━━━━━ Available records
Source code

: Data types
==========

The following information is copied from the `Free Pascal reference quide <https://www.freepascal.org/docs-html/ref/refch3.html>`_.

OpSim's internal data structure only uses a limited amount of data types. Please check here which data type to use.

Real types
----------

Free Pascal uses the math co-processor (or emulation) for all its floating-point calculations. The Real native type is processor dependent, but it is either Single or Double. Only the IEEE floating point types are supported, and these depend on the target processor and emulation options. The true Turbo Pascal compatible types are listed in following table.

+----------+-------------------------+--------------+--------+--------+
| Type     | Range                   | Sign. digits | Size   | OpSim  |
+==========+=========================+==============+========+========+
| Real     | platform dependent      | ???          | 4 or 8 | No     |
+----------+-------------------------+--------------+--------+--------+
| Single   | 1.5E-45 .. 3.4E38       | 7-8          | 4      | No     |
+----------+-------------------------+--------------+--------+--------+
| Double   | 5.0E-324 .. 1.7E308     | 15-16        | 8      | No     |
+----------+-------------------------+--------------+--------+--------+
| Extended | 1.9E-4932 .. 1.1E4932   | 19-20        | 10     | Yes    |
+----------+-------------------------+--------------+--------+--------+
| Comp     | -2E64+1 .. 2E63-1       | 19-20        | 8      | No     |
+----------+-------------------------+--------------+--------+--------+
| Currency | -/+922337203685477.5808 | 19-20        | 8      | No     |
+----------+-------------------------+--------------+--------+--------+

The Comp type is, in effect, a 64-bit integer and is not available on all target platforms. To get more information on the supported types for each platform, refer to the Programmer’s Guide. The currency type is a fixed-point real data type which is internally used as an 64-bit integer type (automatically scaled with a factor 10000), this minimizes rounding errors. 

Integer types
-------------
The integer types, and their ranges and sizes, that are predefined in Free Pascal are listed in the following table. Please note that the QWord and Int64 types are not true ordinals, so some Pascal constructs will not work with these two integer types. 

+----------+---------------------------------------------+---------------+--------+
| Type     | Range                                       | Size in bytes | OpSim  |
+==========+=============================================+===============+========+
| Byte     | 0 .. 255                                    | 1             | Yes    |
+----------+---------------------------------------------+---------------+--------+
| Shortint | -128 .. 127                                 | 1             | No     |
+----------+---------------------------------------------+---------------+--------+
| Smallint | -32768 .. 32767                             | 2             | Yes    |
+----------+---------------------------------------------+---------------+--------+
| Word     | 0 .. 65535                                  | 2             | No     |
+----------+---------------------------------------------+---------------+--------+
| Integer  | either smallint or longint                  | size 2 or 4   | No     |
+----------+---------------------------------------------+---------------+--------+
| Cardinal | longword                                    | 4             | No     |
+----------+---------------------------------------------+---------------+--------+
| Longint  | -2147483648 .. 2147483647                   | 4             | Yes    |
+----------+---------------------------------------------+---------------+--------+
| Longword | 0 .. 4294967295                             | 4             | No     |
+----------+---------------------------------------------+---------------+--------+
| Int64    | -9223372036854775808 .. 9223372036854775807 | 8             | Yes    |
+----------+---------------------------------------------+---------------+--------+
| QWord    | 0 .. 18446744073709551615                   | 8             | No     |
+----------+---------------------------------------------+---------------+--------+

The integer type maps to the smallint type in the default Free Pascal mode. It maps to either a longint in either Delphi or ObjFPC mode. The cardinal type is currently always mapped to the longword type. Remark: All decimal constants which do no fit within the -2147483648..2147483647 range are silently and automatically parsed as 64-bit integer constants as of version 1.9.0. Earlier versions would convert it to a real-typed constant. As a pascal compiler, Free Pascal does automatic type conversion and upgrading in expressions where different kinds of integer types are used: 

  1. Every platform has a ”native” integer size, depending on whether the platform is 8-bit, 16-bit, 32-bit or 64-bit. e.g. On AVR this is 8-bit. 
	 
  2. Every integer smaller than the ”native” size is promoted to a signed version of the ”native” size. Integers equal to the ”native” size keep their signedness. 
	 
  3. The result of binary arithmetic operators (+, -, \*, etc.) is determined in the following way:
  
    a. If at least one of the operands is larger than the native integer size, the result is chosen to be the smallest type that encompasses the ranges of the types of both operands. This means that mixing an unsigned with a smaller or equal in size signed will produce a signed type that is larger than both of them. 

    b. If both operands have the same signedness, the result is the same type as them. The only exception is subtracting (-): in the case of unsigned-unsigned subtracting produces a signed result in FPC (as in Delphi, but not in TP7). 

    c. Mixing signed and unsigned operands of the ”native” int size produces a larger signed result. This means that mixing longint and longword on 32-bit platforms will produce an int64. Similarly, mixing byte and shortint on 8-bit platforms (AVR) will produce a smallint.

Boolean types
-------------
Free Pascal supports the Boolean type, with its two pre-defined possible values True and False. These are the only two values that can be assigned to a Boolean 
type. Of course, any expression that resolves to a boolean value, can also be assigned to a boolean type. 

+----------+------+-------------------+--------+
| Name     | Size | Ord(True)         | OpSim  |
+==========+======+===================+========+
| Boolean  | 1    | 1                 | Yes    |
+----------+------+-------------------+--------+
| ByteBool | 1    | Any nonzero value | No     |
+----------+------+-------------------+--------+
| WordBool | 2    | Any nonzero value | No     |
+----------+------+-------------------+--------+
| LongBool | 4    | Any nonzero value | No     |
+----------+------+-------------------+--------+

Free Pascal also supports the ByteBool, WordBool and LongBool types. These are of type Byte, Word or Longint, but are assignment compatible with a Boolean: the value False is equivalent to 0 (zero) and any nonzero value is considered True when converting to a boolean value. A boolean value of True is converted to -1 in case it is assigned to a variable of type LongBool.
━━━━━━━━━━
━━━━━ Available records
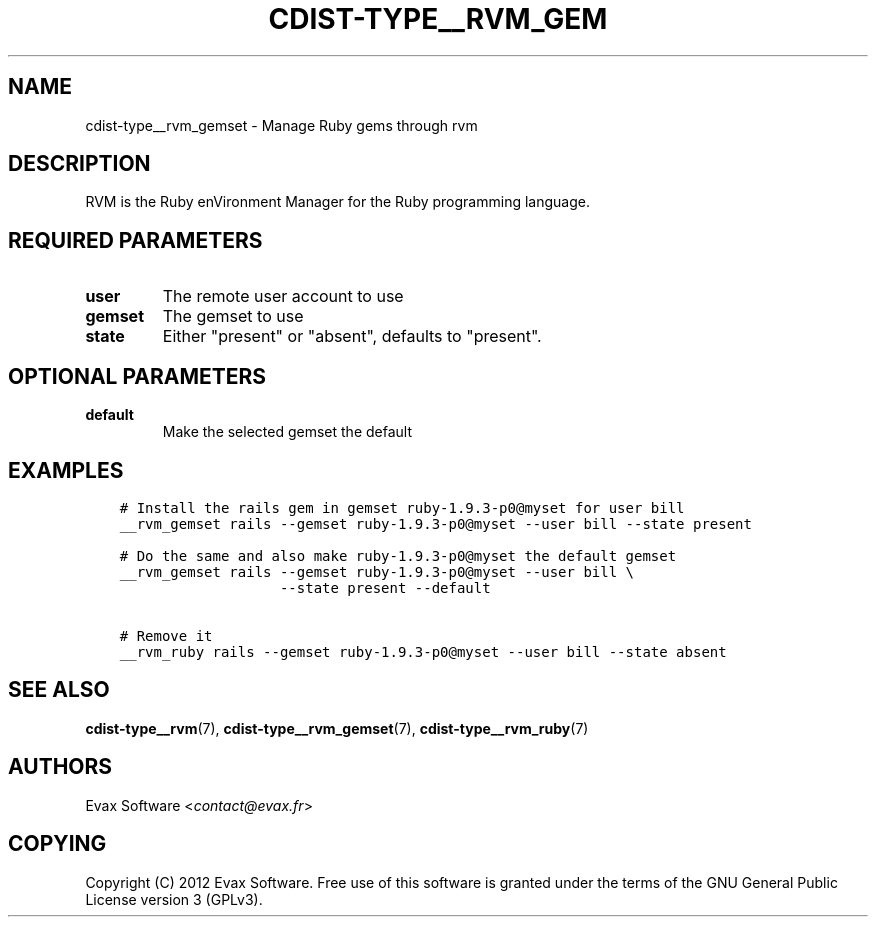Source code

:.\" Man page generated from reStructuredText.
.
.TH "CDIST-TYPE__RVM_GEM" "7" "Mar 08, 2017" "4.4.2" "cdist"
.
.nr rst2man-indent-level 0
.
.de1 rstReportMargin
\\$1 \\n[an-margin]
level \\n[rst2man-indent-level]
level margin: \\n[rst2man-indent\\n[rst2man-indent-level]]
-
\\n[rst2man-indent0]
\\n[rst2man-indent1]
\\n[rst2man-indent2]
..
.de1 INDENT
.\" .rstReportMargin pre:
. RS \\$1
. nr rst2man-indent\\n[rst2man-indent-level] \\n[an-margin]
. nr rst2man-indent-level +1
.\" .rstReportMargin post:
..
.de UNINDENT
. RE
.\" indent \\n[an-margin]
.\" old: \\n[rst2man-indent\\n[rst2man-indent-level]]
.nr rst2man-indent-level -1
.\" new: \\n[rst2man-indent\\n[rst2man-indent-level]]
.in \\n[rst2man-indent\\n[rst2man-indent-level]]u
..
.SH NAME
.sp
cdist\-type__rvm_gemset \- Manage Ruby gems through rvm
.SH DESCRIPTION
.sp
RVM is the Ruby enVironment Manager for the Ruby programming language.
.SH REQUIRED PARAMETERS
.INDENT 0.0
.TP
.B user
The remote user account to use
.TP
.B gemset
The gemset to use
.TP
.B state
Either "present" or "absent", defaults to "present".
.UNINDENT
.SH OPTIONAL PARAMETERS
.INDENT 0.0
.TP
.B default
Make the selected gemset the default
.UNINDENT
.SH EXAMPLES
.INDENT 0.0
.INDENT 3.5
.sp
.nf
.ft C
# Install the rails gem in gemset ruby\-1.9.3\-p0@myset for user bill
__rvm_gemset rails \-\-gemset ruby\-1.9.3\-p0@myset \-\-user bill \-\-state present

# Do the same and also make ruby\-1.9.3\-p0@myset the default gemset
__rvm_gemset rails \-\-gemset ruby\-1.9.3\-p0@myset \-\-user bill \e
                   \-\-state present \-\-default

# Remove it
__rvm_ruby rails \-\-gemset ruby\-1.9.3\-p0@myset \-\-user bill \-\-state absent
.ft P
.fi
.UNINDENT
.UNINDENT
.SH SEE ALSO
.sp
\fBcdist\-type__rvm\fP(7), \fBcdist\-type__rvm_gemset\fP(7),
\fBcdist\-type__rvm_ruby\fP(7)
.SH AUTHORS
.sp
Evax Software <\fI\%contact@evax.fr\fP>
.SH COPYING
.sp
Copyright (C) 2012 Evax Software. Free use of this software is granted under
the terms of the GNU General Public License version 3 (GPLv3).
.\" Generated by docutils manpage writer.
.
━━━━━━━━━━
◆ Brief
Look at the entries above. Say how many lines have the word "LongBool", and give only the number.

◆ Task answer
2